Durante a reunião, representantes do CNJ também explicaram os limites institucionais do Conselho, que não pode interferir diretamente em decisões judiciais ou na atuação do Supremo Tribunal Federal (STF), mas apontaram possibilidades de encaminhamento por meio da Comissão de Soluções Fundiárias, do Observatório de Direitos Humanos e de outros mecanismos institucionais.
Reunião gera encaminhamentos
O encontro não terminou apenas com a apresentação das denúncias. Entre os encaminhamentos discutidos, estão o fortalecimento das estruturas de acompanhamento dos conflitos, a construção de protocolos para crimes contra lideranças, a análise de processos considerados prioritários e a articulação entre diferentes órgãos do sistema de Justiça.
Também foi discutida a necessidade de garantir representação direta dos povos indígenas e da sociedade civil nos espaços responsáveis por acompanhar essas políticas.
O resumo da reunião registra ainda propostas de articulação entre CNJ, Ministério Público, Instituto Nacional de Colonização e Reforma Agrária (Incra) e governos estaduais, além da possibilidade de acompanhamento de processos considerados emblemáticos e da formalização de denúncias relacionadas ao descumprimento de normas judiciais.
A incidência no CNJ reforçou um dos eixos centrais da Semana Nacional de Enfrentamento à Violência no Campo: fazer com que as denúncias produzidas nos territórios cheguem aos espaços de decisão e sejam transformadas em medidas concretas de prevenção, proteção e responsabilização.
Incidência abre caminho para novos encaminhamentos
Para Giovanna Ferreira, integrante da Secretaria Nacional do Instituto de Pesquisa, Direitos e Movimentos Sociais (IPDMS), a incidência no CNJ foi construída a partir da identificação de reivindicações que dizem respeito diretamente ao sistema de justiça e sobre as quais o Conselho pode atuar no enfrentamento à violência no campo.
“Buscamos, enquanto Comitê Jurídico, organizar reivindicações que dizem respeito ao sistema de Justiça e para as quais o CNJ tem possibilidade de contribuir no enfrentamento à violência no campo, que, na grande maioria das vezes, é mediada pelo Estado”, explica.
De acordo com a Advogada, as principais demandas apresentadas envolveram a ampliação da participação popular no Conselho e nas Comissões de Soluções Fundiárias, o cumprimento das linhas de ação estabelecidas pelo relatório do GT Sales Pimenta e a garantia de acesso claro aos dados sobre a violência no campo no Judiciário braileiro inclusive por meio do SireneJud.
A avaliação, após o encontro, é de que foram abertas possibilidades para aprofundar as agendas.

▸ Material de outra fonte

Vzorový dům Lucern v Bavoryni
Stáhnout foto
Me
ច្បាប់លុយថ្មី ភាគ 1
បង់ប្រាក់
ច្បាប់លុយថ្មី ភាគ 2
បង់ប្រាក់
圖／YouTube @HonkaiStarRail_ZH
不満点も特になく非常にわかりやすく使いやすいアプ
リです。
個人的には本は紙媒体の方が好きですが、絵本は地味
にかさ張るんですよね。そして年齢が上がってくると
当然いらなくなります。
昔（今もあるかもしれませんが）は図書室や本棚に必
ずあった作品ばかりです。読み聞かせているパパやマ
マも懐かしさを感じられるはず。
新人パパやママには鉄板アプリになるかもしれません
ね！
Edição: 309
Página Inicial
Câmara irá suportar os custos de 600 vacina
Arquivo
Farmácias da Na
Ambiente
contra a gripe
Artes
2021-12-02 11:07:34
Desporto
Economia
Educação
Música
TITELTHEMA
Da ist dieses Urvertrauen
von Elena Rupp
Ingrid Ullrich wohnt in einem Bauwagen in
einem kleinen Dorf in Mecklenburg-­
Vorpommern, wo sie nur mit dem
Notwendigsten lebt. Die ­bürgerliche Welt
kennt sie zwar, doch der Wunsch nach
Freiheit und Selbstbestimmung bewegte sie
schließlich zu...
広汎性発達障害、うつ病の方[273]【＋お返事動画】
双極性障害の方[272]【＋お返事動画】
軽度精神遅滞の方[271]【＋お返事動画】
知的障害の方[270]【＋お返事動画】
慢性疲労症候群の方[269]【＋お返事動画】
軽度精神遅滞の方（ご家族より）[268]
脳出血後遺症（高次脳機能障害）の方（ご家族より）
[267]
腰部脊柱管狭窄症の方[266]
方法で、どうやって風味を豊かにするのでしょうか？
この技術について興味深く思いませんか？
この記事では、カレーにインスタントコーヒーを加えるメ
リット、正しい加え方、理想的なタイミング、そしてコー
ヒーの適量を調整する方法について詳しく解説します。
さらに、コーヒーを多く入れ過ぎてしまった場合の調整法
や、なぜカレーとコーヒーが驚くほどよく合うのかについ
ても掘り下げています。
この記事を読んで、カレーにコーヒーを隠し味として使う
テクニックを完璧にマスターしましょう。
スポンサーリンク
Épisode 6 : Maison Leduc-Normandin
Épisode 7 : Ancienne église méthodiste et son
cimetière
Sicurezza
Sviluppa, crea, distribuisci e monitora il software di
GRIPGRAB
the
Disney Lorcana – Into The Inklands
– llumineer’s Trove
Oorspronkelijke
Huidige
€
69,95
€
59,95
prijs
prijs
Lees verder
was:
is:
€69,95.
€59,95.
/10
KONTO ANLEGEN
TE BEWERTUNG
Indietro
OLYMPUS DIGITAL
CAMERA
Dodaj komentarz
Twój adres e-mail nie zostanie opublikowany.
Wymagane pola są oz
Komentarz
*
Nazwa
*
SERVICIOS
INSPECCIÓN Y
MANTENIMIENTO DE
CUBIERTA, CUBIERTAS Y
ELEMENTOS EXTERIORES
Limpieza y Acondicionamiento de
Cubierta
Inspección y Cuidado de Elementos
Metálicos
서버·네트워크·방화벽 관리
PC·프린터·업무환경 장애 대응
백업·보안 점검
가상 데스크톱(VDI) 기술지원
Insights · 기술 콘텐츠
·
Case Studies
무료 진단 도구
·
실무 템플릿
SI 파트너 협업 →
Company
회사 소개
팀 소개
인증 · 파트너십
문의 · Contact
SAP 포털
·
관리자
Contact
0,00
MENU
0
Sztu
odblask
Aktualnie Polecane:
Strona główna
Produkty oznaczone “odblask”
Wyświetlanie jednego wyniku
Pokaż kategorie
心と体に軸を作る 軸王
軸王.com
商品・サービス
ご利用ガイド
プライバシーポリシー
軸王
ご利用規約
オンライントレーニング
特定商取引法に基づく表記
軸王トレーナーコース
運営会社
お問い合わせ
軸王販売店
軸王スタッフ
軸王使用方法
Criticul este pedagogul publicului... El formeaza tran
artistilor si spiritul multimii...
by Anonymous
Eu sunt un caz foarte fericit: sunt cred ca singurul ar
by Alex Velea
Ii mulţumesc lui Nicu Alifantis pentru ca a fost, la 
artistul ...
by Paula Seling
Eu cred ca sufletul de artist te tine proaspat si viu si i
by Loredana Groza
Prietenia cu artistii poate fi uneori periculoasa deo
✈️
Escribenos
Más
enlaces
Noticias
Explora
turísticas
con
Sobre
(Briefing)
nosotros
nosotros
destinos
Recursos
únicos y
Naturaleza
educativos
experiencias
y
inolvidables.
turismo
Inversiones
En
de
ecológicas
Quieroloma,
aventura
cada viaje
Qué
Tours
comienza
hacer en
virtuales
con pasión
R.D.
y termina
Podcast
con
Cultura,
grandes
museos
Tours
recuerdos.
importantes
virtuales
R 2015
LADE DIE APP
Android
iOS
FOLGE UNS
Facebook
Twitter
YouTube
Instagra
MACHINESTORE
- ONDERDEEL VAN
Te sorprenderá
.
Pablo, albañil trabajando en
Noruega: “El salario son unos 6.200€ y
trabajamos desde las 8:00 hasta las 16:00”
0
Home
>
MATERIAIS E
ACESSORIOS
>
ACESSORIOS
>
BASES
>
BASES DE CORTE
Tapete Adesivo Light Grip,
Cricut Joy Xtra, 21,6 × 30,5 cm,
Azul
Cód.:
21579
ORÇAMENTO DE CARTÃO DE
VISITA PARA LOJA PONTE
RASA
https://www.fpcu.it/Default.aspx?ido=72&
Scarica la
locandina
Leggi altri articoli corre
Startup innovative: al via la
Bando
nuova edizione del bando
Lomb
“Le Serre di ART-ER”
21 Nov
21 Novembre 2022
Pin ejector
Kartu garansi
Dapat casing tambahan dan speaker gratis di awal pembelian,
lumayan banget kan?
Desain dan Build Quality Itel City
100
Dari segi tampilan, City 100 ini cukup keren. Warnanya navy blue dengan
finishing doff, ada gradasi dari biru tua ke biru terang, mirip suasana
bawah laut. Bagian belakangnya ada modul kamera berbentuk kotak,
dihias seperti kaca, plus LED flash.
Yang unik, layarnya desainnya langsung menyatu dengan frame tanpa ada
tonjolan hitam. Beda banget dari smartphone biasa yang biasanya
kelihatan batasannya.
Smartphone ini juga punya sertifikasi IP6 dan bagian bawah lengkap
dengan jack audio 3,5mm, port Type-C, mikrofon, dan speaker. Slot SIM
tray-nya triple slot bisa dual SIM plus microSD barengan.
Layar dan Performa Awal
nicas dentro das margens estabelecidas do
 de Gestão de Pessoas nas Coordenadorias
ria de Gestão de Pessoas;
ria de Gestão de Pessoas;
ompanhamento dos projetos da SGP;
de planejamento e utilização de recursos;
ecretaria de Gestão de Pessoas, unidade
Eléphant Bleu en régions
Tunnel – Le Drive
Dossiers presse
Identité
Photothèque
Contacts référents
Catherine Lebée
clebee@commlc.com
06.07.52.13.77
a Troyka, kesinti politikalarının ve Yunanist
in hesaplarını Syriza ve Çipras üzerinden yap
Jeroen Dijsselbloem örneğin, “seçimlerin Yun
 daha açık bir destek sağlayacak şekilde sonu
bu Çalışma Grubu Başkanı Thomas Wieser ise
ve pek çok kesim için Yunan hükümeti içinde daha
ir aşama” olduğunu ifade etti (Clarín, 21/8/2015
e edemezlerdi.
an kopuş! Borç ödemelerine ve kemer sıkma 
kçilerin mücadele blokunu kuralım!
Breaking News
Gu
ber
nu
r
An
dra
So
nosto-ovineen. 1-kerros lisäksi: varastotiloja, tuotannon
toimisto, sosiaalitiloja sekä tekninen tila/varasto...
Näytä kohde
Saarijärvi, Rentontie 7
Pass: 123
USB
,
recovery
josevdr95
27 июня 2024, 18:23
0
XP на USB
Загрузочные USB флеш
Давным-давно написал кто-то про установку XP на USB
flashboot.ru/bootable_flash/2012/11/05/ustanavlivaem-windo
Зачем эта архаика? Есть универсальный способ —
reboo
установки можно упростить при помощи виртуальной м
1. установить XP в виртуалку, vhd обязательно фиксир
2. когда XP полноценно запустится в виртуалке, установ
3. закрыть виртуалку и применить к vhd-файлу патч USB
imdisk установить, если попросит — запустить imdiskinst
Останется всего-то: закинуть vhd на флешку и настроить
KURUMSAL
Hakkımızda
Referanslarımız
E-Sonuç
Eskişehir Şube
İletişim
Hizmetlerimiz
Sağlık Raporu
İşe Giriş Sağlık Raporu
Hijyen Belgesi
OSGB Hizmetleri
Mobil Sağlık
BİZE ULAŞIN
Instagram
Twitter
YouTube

A expectativa se volta, também, para a instalação da Câmara Técnica de Apoio de Soluções Fundiárias, prevista para segunda-feira (17).
“Saímos com perspectivas de aprofundamento e resolução das demandas. A Campanha segue em luta. Esta semana tem sido de muitas atividades e estar junto ao Conselho Nacional de Justiça certamente foi um passo importante, ainda que os limites da institucionalidade burguesa se imponham”, conclui Giovana.
Para a Campanha, enfrentar a violência no campo exige romper com a impunidade histórica, garantir participação efetiva dos povos atingidos e fazer com que o sistema de Justiça responda antes que novas ameaças se transformem em novos assassinatos.